None of this mattered a whit to the Parole Board, notwithstanding that her sentence was far more severe than she would have had for a similar offense in any other country in the world, Afghanistan alone excepted. They acknowledged Kathy’s achievements, but denied her release solely on the basis of the “seriousness of the offense” that took place in 1981. This result was U.S. right-wing politics, pure and simple. New York’s Governor Pataki made his position against her release clear to his appointees on the Board. Rockland Police in uniform staged demonstrations, and (also in uniform) gathered signatures against her release. Murdoch’s New York Post spewed barely literate hatred against her day after day. Kathy was, in effect, re-sentenced by the police.
But, amazingly in light of the obvious dangers in a place where the police have everything their own way, a vigorous articulate citizens movement on behalf of Kathy’s release came into being right in Rockland County. Kathy again goes before the Parole Board in two years, and these brave and good people have committed themselves to keep up the fight for Kathy until she’s released. So will we.
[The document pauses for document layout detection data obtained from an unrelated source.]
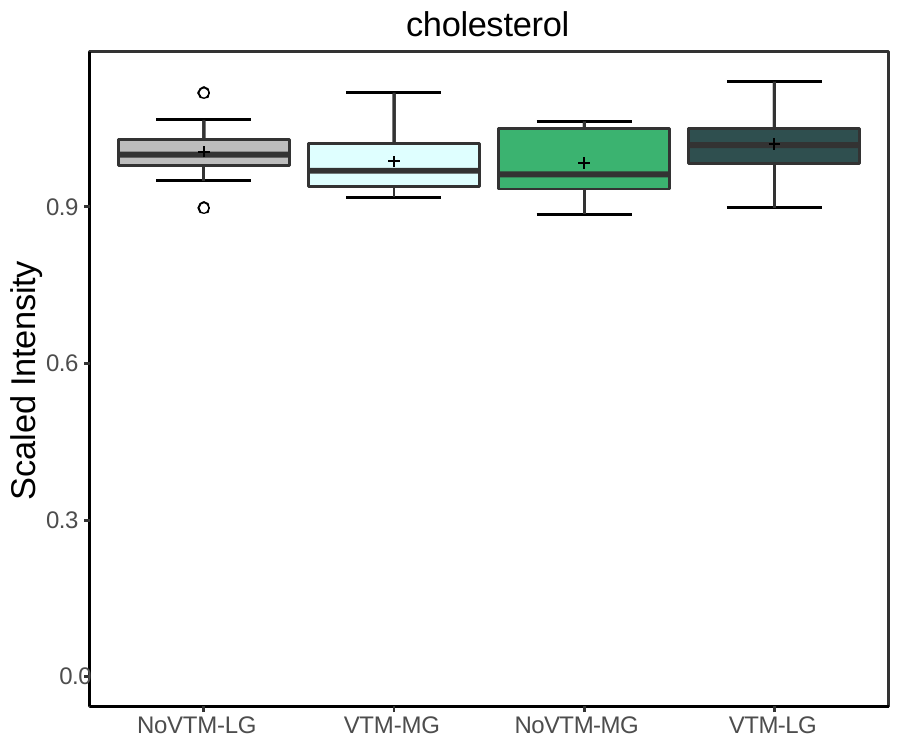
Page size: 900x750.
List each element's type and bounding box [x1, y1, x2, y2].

text_box [403, 0, 575, 44]
text_box [1, 256, 82, 533]
text_box [44, 188, 82, 220]
slide_number [134, 713, 275, 750]
text_box [83, 50, 891, 738]
footer [57, 661, 95, 750]
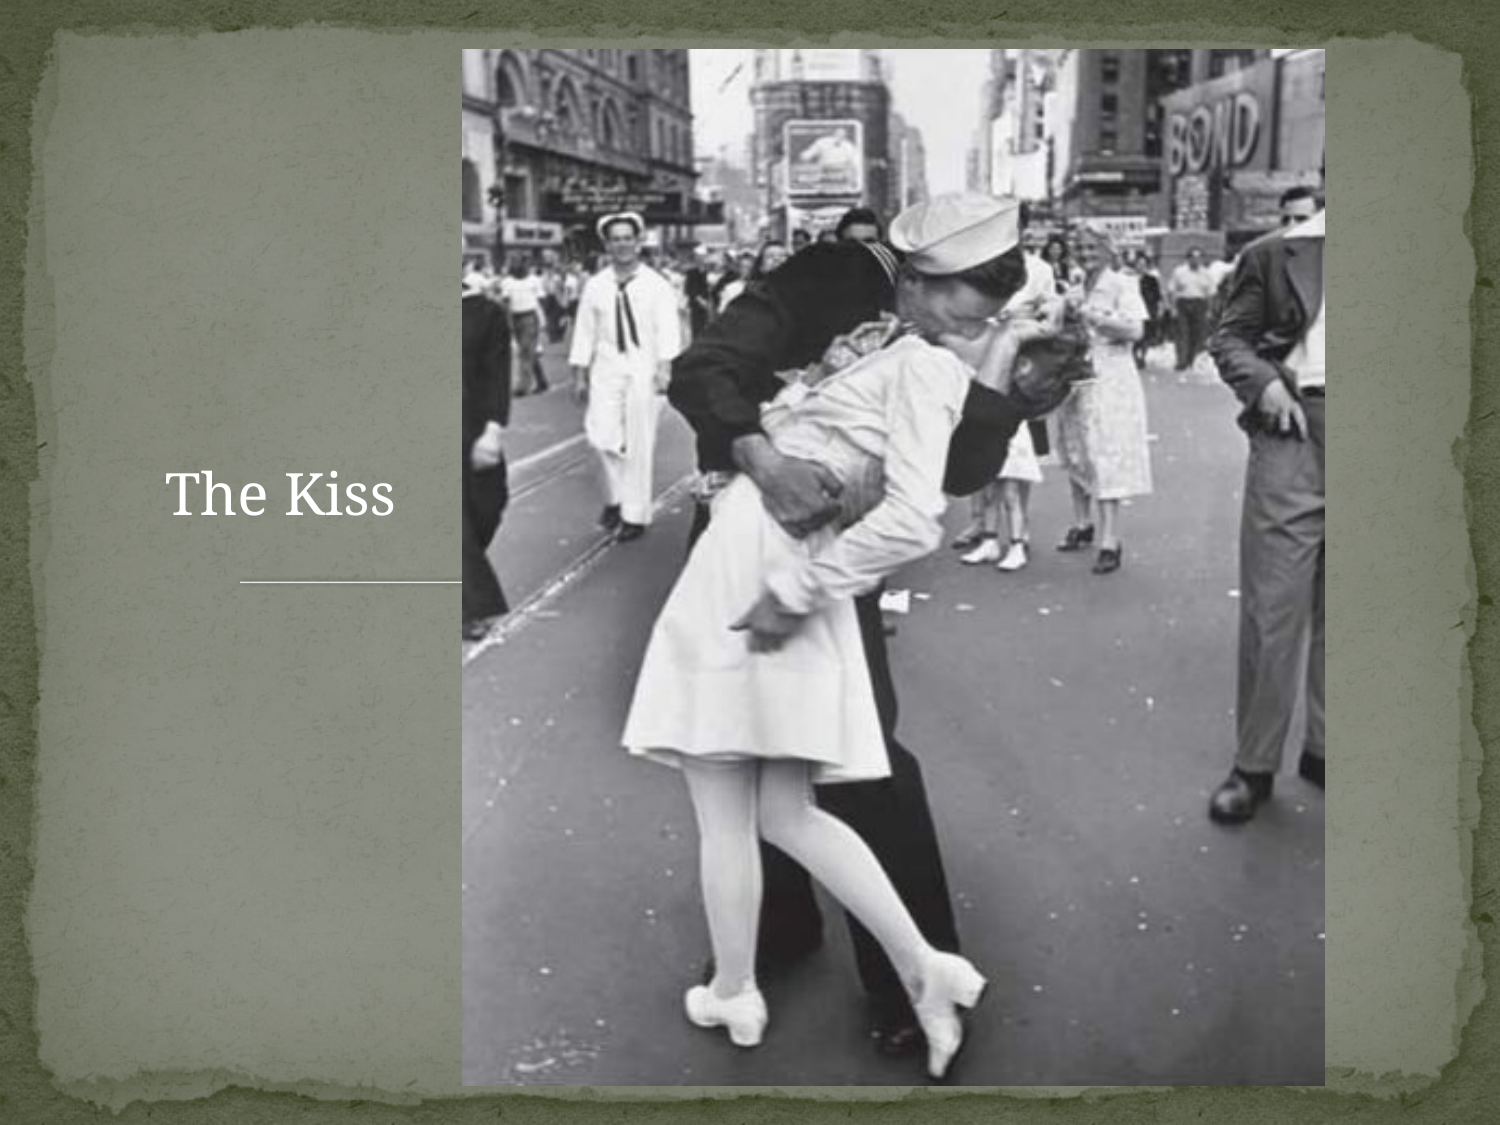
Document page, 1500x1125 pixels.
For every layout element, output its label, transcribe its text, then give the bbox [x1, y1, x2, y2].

picture [462, 49, 1325, 1086]
text_box The Kiss [150, 450, 413, 535]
If you would like to write a word of support and solace to Kathy, the address is Kathy Boudin, No. 84G-0171, Bedford Hills Correctional Facility, PO Box 1000, Bedford Hills, New York, 10507.
MR coeditor John Bellamy Foster will participate in a book party/panel organized by the Brecht Forum/New York Marxist School and co-sponsored by Monthly Review Press to be held on Sunday, October 14 at 2:00 P.M. at 122 West 27th Street, 10th floor, in New York. The forum will discuss István Mészáros’s bold new study Socialism or Barbarism along with his earlier monumental work Beyond Capital (both published by Monthly Review Press). Other participants in the panel will include Irving Kurki, project coordinator of the Beyond Capital Education Project in the Boston area and Liz Mestres, director of the Brecht Forum. For more information contact the Brecht Forum at (212) 242-4201.
We are grieved to inform you that Richard Cloward died on Monday, August 20, in New York. He was seventy-four. Richard was one of the leaders of the welfare rights movement in the United States and a sociologist at Columbia. He was best known for a powerful series of books that he wrote together with his wife Frances Fox Piven, a professor of political science at the City University of New York, on issues related to the poor, including Regulating the Poor (1971), Poor Peoples’ Movements (1977), The New Class War (1982), and Why Americans Don’t Vote (1998). We are planning to run a piece about Richard and his contribution to mobilizing the struggle for the poor in a future issue. He was a good friend of MR and an MR author. We will miss him.
The events of September 11 are still unfolding as this issue goes to press. The November and December issues of Monthly Review will analyze them and their consequences.